I made marmalade, because the peaches all ripened at once. Peach and orange. It's been more than a decade. A recipe from an old friend, created in 1991. I wonder where she is now?
Pieces are finally being finished. There's a small stack here waiting to go into the shop, once I figure out how to do all of my self-imposed crazy systems without my computer. It's more than I want to think about.
Once Janie and I made this marmalade together. 1993? A hot August day in her light and airy kitchen. We had fun. I miss her.
More small trees. They're meeting some need inside of me. Not quite sure what that is? Maybe it's about being doable, and that small can hold enough. At least enough for a moment.
After a couple of weeks, my computer turned on without the yelling moaning beeping sound. It's not out of the woods yet, it only types a weird symbolic language that gets me nowhere, but the photos and files appear to still be on it. So, ok.
Yesterday I finally called the support place. It's always a mission to get through to a real person... (FYI- one way to get off hold quickly is to put bread in the toaster and make a run for the bathroom.) A nice guy. He listened to the details, asked if it was a glass of water, or was it really wine? "Nope. Water. Wine came after the spill."
He was encouraging about my files and scheduled an in-store appointment for next week. At the end, he clapped for my sense of humor, said I was a delight to talk to (not something I hear often), and admired my c'est la vie attitude about the news that it's most likely the end of the line for my computer. "Of course it is, it's 2020."
As "delightful" as it all was, the call exhausted me. Afterwards, the toast was re-toasted, tea was made, old photos of the boys were misted over, and then time was spent listening and re-listening to the phone message I saved from my dad four years ago. It was just after his wife died, two years before he did.

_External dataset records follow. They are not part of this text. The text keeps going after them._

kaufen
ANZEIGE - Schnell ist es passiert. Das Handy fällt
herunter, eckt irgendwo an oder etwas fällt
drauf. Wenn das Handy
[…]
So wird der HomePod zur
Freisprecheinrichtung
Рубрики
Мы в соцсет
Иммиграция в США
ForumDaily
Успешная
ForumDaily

"Hi honey, just me. Sorry I missed your call. I was out loading the rig. S. and I are going up elk hunting here for a week, and taking off in the morning. I'm just Designated Driver. He's doing the hunting. I can't get around at all anymore. Anyway, other than that it's... it's going one day at a time. It gets a little better with time. That's all I can say, honey. Love ya. Talk at ya later. Bye."
It's not the bright peachy orange I remember. Cooked too fast and too long, I think. Still, it tastes good.